Алессандро резко посмотрел на него, словно обиделся, несмотря на доброжелательность реплики Николо.
– Разумеется, не разрешилось. Ты же слушал меня. Как ты мог так подумать?
– Вы же сказали… вы сказали, что нашли ее, как на картине. Это же здорово: женщина, ребенок, вы пережили войну, вы ждали, вы нашли ее. Вы же не думали, что все так хорошо сложится?
– Если бы на этом все и закончилось, но не заканчивается, и никогда не закончится, – ответил Алессандро. – Как насчет остальных: Фабио, Гварильи, Гитариста, двух миланцев, Рафи? Я же тебе говорил. Взгляни на Персеиды. Ты видишь, как они вспыхивают много раз в секунду.
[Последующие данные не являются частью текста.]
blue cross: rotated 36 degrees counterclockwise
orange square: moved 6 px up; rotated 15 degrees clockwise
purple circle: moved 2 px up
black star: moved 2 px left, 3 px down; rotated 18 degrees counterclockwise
Они завершают свое долгое и безмолвное путешествие быстрее, чем улавливает глаз, но, если смотреть часами, потерь не наберется и на несколько дивизий. Каждая вспышка – все равно что человеческая жизнь. Мы слишком слабы, чтобы осознать всю значимость таких потерь, поэтому продолжаем жить или воспринимаем их отстраненно, теоретически. Это превосходит наши возможности – понять жизнь другого человека, мы не понимаем даже собственную, и нам не под силу увековечить память даже одного человека, погибшего такой смертью. Ты не можешь узнать ничего, кроме мельчайшей частицы любви, сожалений, волнений и грусти одной из этих быстрых вспышек. А двух, а трех? При двух ты входишь в сферу абстракции и должен говорить и мыслить абстракциями.
– Как это понимать – абстракциями?
– Ну, это как думать о стакане вина, который ты выпил за полчаса, когда начало смеркаться, а потом подумать о десяти литрах вина и десяти тысячах литров. Если ты не можешь их выпить, это абстракция. Люди очень уж беззаботно мыслят абстракциями, потому что не живут ими, и тогда абстракции подчиняют себе их жизни.
– Тогда они могут жить ими, – вставил Николо.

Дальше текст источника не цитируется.